Meski ada banyak hal yang bisa dibahas dari ilustrasi di atas, tulisan ini dimaksudkan untuk secara spesifik membahas pentingnya keberadaan dari tujuan akhir yang jelas dan bagaimana hal itu mempengaruhi sikap mental serta perilaku seseorang, yang juga menjadikan akan ada beberapa perenungan dan pertanyaan bernuansa reflektif – tidak ubahnya sebuah sesi coaching – di akhir tulisan ini nanti.

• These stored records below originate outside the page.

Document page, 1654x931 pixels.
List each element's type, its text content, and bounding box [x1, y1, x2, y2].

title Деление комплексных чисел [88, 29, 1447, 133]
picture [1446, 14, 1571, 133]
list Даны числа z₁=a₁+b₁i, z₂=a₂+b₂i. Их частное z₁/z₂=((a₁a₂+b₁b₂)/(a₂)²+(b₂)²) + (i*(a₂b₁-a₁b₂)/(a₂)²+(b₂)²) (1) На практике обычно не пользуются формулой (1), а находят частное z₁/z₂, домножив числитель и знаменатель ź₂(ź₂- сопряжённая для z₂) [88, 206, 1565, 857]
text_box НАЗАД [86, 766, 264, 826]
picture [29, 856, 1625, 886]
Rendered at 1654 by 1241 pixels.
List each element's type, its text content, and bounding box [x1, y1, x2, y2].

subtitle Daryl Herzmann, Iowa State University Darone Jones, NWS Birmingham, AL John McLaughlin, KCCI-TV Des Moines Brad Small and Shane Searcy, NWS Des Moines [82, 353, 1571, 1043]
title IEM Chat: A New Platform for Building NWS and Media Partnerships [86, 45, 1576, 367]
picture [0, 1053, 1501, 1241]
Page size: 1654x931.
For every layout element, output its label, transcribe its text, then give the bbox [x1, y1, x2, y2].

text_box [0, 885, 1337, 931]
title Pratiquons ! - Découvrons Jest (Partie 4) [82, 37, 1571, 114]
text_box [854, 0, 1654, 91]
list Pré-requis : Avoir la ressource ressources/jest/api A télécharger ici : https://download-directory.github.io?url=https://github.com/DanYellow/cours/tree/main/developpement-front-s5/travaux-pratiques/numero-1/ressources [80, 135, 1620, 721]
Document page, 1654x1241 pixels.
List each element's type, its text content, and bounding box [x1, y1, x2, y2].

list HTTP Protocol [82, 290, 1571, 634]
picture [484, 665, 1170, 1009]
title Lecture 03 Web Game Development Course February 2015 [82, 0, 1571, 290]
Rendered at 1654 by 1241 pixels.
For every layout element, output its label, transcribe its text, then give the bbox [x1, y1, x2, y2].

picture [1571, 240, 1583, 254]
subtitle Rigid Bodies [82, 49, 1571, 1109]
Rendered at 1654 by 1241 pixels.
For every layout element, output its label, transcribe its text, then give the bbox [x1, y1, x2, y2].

Adanya hasil akhir yang jelas (clear outcome) akan memberikan arah yang jelas (clear direction), arah yang jelas akan memberikan kesadaran yang jelas (clear awareness) akan dimana posisi kita berada dan seberapa jauh kita dari pencapaian tujuan akhir kita, kesadaran yang jelas inilah yang kemudian melahirkan perencanaan yang lebih strategis (strategic planning) atas berbagai prioritas (clear priority) yang perlu kita lakukan agar kita bergerak bertahap menuju arah yang akan membawa kita pada hasil akhir yang kita tuju.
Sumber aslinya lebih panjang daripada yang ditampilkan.